• _Input data_:
# # # # # # #

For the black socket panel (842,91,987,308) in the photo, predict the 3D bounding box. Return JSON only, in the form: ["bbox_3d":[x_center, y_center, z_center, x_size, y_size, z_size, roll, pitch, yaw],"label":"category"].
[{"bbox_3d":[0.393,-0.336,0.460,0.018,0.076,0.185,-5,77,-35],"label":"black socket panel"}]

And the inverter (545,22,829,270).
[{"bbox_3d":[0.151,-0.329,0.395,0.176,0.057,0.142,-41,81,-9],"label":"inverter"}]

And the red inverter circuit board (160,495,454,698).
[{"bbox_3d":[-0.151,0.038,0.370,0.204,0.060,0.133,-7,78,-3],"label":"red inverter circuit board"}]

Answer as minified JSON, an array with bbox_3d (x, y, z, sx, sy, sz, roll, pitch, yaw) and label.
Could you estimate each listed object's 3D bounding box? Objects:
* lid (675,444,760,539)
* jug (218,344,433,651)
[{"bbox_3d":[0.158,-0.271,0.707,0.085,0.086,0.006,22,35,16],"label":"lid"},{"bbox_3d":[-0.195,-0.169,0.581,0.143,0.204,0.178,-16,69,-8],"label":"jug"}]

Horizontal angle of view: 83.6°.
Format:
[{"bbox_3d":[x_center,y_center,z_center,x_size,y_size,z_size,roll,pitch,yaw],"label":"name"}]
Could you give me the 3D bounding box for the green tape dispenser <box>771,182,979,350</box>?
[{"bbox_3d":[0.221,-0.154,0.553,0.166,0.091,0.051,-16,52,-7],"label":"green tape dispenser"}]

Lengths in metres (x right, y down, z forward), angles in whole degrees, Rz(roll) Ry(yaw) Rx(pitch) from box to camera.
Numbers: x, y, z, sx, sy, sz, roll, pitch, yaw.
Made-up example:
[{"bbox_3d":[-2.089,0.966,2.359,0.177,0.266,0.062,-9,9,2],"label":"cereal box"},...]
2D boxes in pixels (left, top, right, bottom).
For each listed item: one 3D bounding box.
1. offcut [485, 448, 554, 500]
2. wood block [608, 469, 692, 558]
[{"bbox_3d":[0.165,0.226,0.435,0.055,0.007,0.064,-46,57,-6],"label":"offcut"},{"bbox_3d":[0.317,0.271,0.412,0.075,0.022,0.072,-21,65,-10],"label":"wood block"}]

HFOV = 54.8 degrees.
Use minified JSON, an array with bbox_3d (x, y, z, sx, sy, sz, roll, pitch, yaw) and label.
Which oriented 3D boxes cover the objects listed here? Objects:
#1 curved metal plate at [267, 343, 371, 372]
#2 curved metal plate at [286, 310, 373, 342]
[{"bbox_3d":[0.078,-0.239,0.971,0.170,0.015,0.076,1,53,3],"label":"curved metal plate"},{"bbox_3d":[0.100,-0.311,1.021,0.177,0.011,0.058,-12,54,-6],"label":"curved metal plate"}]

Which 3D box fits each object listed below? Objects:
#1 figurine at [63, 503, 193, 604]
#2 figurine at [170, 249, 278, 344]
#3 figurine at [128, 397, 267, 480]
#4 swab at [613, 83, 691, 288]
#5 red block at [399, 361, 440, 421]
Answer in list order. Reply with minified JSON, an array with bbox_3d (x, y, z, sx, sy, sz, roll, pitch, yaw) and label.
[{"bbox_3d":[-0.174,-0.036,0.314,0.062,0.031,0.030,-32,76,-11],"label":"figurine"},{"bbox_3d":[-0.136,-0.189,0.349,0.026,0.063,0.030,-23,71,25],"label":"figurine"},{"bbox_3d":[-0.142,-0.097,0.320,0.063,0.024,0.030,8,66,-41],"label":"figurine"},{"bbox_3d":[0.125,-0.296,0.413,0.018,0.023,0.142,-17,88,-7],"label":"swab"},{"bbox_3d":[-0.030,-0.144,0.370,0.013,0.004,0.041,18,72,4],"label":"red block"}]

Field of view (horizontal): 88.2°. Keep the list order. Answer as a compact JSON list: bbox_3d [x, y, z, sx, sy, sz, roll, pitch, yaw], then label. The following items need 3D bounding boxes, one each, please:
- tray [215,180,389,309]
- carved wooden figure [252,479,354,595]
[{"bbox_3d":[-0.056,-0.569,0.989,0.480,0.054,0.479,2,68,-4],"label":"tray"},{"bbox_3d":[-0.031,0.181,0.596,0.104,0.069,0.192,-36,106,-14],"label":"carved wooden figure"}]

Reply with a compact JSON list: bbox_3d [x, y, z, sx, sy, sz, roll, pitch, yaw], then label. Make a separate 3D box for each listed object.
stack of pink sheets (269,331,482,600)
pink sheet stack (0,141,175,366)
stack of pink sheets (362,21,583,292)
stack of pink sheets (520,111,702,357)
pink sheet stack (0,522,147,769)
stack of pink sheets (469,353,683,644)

# # # # # # #

Please give again the lines above between the line holding "And the red" and the line holding "Answer as minified", inclusive, exactly as they are and with nothing added.

And the red inverter circuit board (160,495,454,698).
[{"bbox_3d":[-0.151,0.038,0.370,0.204,0.060,0.133,-7,78,-3],"label":"red inverter circuit board"}]

Answer as minified JSON, an array with bbox_3d (x, y, z, sx, sy, sz, roll, pitch, yaw) and label.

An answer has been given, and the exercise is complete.